It was a relatively great year for battered-insurance giant AIG. In the last year, AIG lost $11 billion compared to $99 billion in 2008.
"We thought everything they did was wrong," Cramer said. "Well, it looks like maybe only 78 percent of what they did was wrong, which is why 78 percent wrong is better than 100 percent wrong."
After decades of holding the top spot, General Motors has dropped out of the top 10 completely.
"GM is amazing. They are No. 16 on the Fortune 500, which is a real accomplishment for any company, but not for GM, which for years and years and decades was No. 1," Serwer said. "The biggest company in the Fortune 500, the biggest company in the world, is now only the 16th biggest company in the United States and that is a huge fall from grace."
On the other hand, Ford, which didn't take government money, ranks at No. 8.
"People gave them a lot of credit for not doing that [taking government money]. And I think that really helped them in the marketplace," Serwer said. "There are actually people who bought Fords because they didn't take a bailout from the government."
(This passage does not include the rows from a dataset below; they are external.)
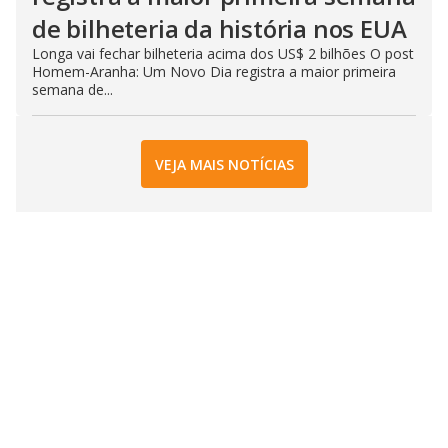
de bilheteria da história nos EUA
Longa vai fechar bilheteria acima dos US$ 2 bilhões O post
Homem-Aranha: Um Novo Dia registra a maior primeira
semana de...
VEJA MAIS NOTÍCIAS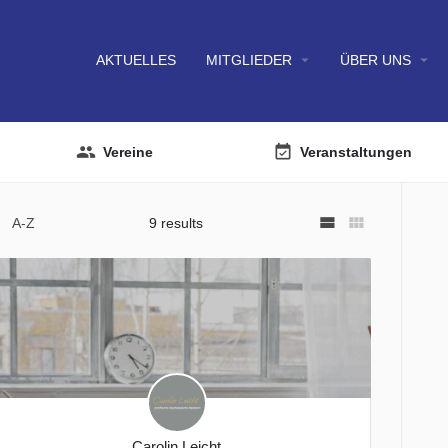
arrow_drop_down
arrow_drop_down
AKTUELLES
MITGLIEDER
ÜBER UNS
Vereine
Veranstaltungen
view_stream
view_module
A-Z
9 results
Carolin Leicht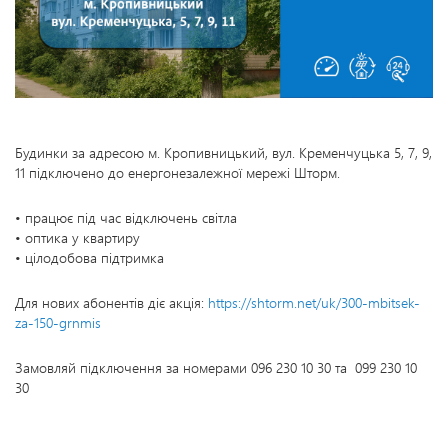
Будинки за адресою м. Кропивницький, вул. Кременчуцька 5, 7, 9,
11 підключено до енергонезалежної мережі Шторм.
• працює під час відключень світла
• оптика у квартиру
• цілодобова підтримка
Для нових абонентів діє акція:
https://shtorm.net/uk/300-mbitsek-
za-150-grnmis
Замовляй підключення за номерами 096 230 10 30 та 099 230 10
30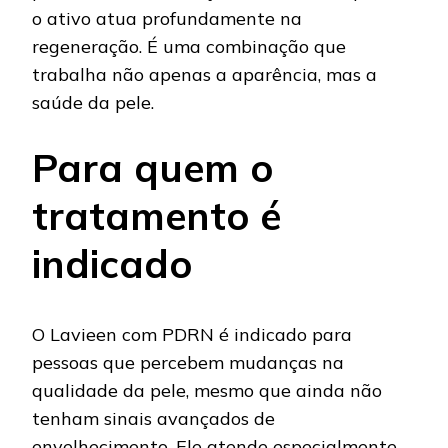
o ativo atua profundamente na
regeneração. É uma combinação que
trabalha não apenas a aparência, mas a
saúde da pele.
Para quem o
tratamento é
indicado
O Lavieen com PDRN é indicado para
pessoas que percebem mudanças na
qualidade da pele, mesmo que ainda não
tenham sinais avançados de
envelhecimento. Ele atende especialmente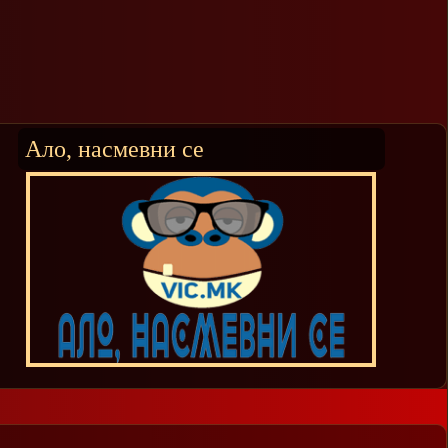
Ало, насмевни се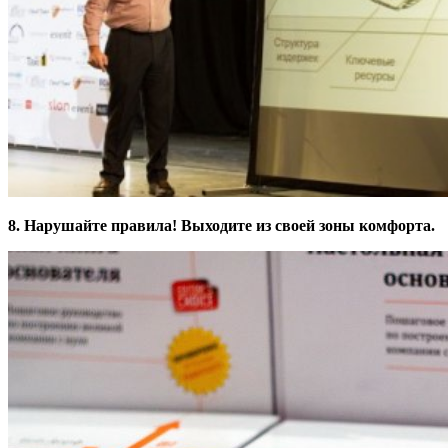
8. Нарушайте правила! Выходите из своей зоны комфорта.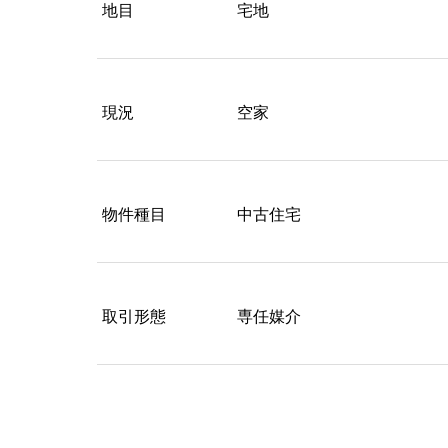
地目
宅地
現況
空家
物件種目
中古住宅
取引形態
専任媒介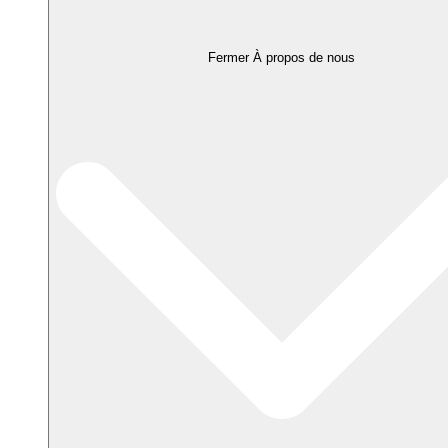
Fermer À propos de nous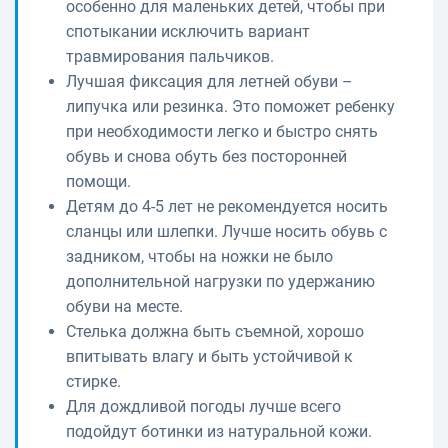
особенно для маленьких детей, чтобы при
спотыкании исключить вариант
травмирования пальчиков.
Лучшая фиксация для летней обуви –
липучка или резинка. Это поможет ребенку
при необходимости легко и быстро снять
обувь и снова обуть без посторонней
помощи.
Детям до 4-5 лет не рекомендуется носить
сланцы или шлепки. Лучше носить обувь с
задником, чтобы на ножки не было
дополнительной нагрузки по удержанию
обуви на месте.
Стелька должна быть съемной, хорошо
впитывать влагу и быть устойчивой к
стирке.
Для дождливой погоды лучше всего
подойдут ботинки из натуральной кожи.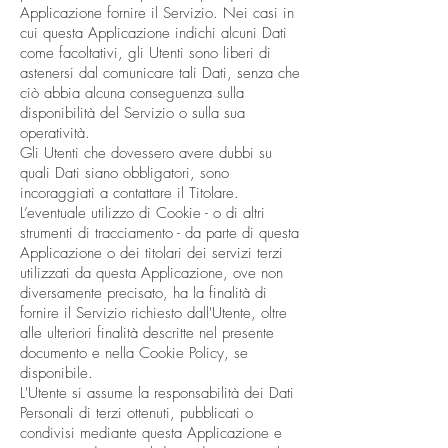
Applicazione fornire il Servizio. Nei casi in
cui questa Applicazione indichi alcuni Dati
come facoltativi, gli Utenti sono liberi di
astenersi dal comunicare tali Dati, senza che
ciò abbia alcuna conseguenza sulla
disponibilità del Servizio o sulla sua
operatività.
Gli Utenti che dovessero avere dubbi su
quali Dati siano obbligatori, sono
incoraggiati a contattare il Titolare.
L’eventuale utilizzo di Cookie - o di altri
strumenti di tracciamento - da parte di questa
Applicazione o dei titolari dei servizi terzi
utilizzati da questa Applicazione, ove non
diversamente precisato, ha la finalità di
fornire il Servizio richiesto dall'Utente, oltre
alle ulteriori finalità descritte nel presente
documento e nella Cookie Policy, se
disponibile.
L'Utente si assume la responsabilità dei Dati
Personali di terzi ottenuti, pubblicati o
condivisi mediante questa Applicazione e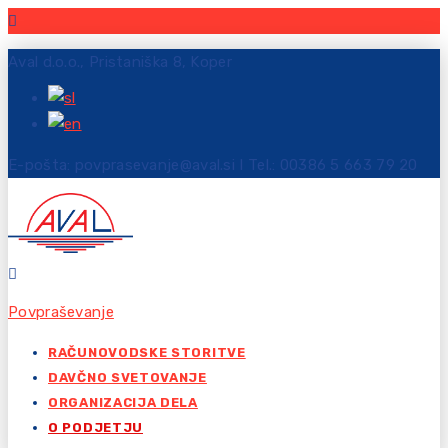
Aval d.o.o., Pristaniška 8, Koper
E-pošta: povprasevanje@aval.si I Tel.: 00386 5 663 79 20
Povpraševanje
RAČUNOVODSKE STORITVE
DAVČNO SVETOVANJE
ORGANIZACIJA DELA
O PODJETJU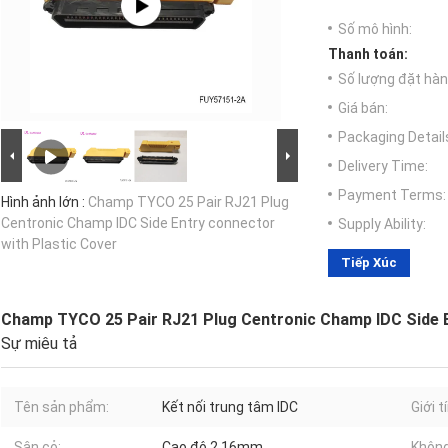
Số mô hình:
Thanh toán:
Số lượng đặt hàng
Giá bán:
Packaging Detail
Delivery Time:
Payment Terms:
Hình ảnh lớn :
Champ TYCO 25 Pair RJ21 Plug
Centronic Champ IDC Side Entry connector
Supply Ability:
with Plastic Cover
Tiếp Xúc
Champ TYCO 25 Pair RJ21 Plug Centronic Champ IDC Side E
Sự miêu tả
Tên sản phẩm:
Kết nối trung tâm IDC
Giới t
Sân cỏ:
Cao độ 2,16mm
Không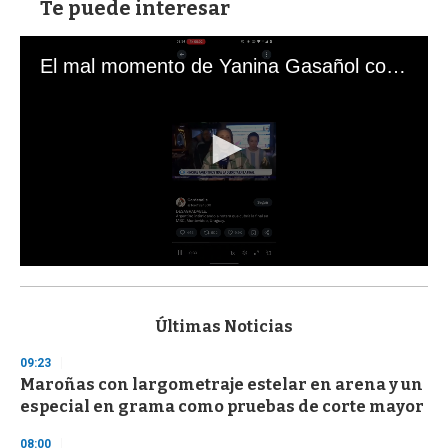
Te puede interesar
El mal momento de Yanina Gasañol con un hincha argentino en "Subrayado"
0
s
e
c
Últimas Noticias
o
n
09:23
d
Maroñas con largometraje estelar en arena y un
s
o
especial en grama como pruebas de corte mayor
f
3
08:00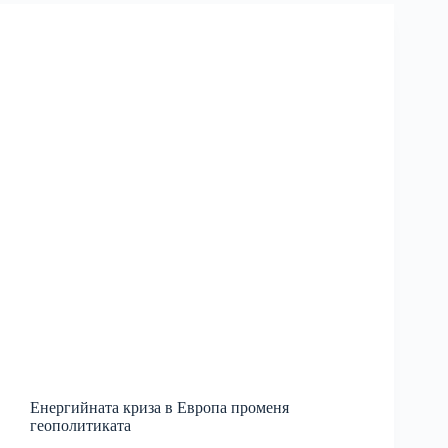
Енергийната криза в Европа променя
геополитиката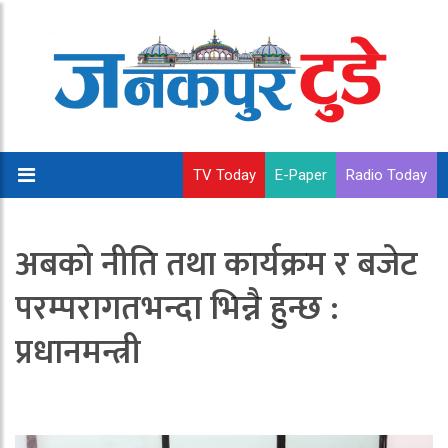
TV Today
E-Paper
Radio Today
अबको नीति तथा कार्यक्रम र बजेट
परम्परागतभन्दा भिन्नै हुन्छ :
प्रधानमन्त्री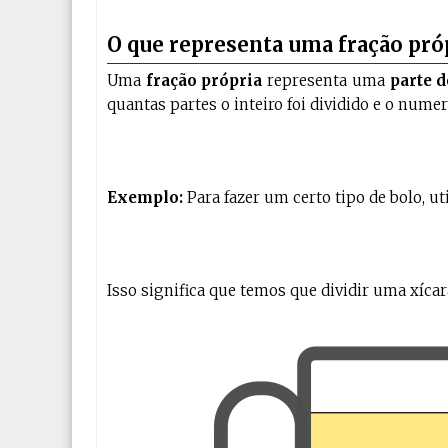
O que representa uma fração pró
Uma
fração própria
representa uma
parte d
quantas partes o inteiro foi dividido e o nume
Exemplo:
Para fazer um certo tipo de bolo, ut
Isso significa que temos que dividir uma xícar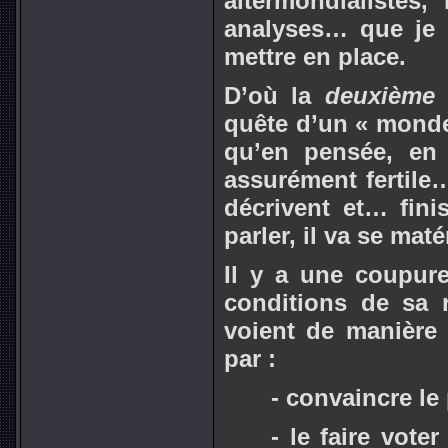
altermondialistes
analyses… que je p
mettre en place.
D’où la
deuxième 
quête d’un « mond
qu’en pensée, en 
assurément fertile
décrivent et… fini
parler, il va se maté
Il y a une coupur
conditions de sa ré
voient de manière
par :
-
convaincre le
-
le faire vote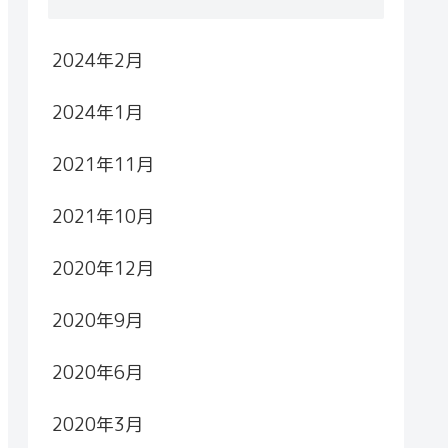
2024年2月
2024年1月
2021年11月
2021年10月
2020年12月
2020年9月
2020年6月
2020年3月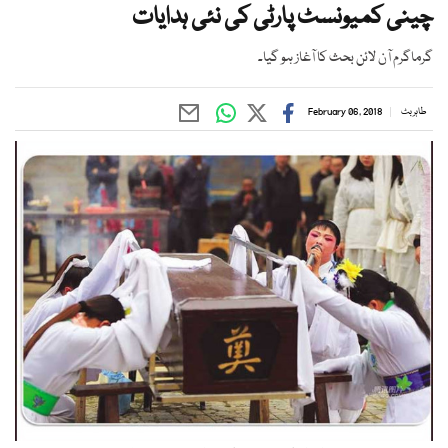
چینی کمیونسٹ پارٹی کی نئی ہدایات
گرماگرم آن لائن بحث کا آغاز ہو گیا۔
طاہر بٹ
February 06, 2018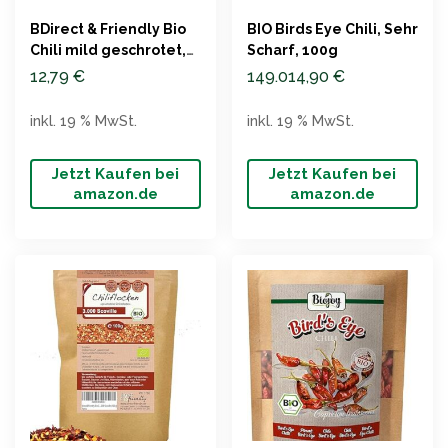
BDirect & Friendly Bio
BIO Birds Eye Chili, Sehr
Chili mild geschrotet,
Scharf, 100g
250g
12,79
€
149.014,90
€
inkl. 19 % MwSt.
inkl. 19 % MwSt.
Jetzt Kaufen bei
Jetzt Kaufen bei
amazon.de
amazon.de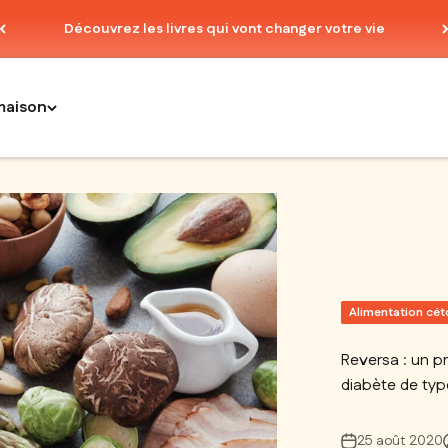
Découvrez les livres qui vont changer votre vie
maison
Alimentation cé
Reversa : un p
diabète de typ
25 août 2020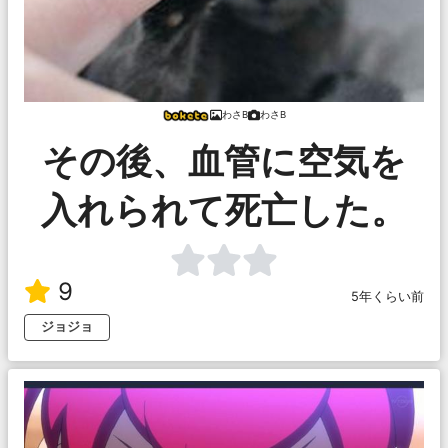
わさB
わさB
その後、血管に空気を
入れられて死亡した。
9
5年くらい前
ジョジョ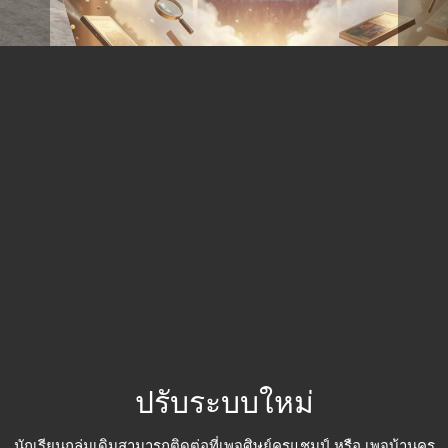
ปรับระบบใหม่
นักเรียนกลุ่มเดิมสามารถติดต่อที่เพจศิษย์ครูแชมป์ หรือ เพจบ้านครู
Apple jumped up to No. 56 on the list, from 71 the previous year.
"What an incredible story," Serwer said. "Steve Jobs runs that company, he introduced the iPad, the iPhone, the iPod Touch -- these products are just amazing and they are growing so fast."
Good news for the economy, but not a business model for the rest of us, Cramer warns.
"The people who run it are too smart, so we don't have their model," he said. "We can just look up at them and maybe we can get some crumbs of wisdom from them."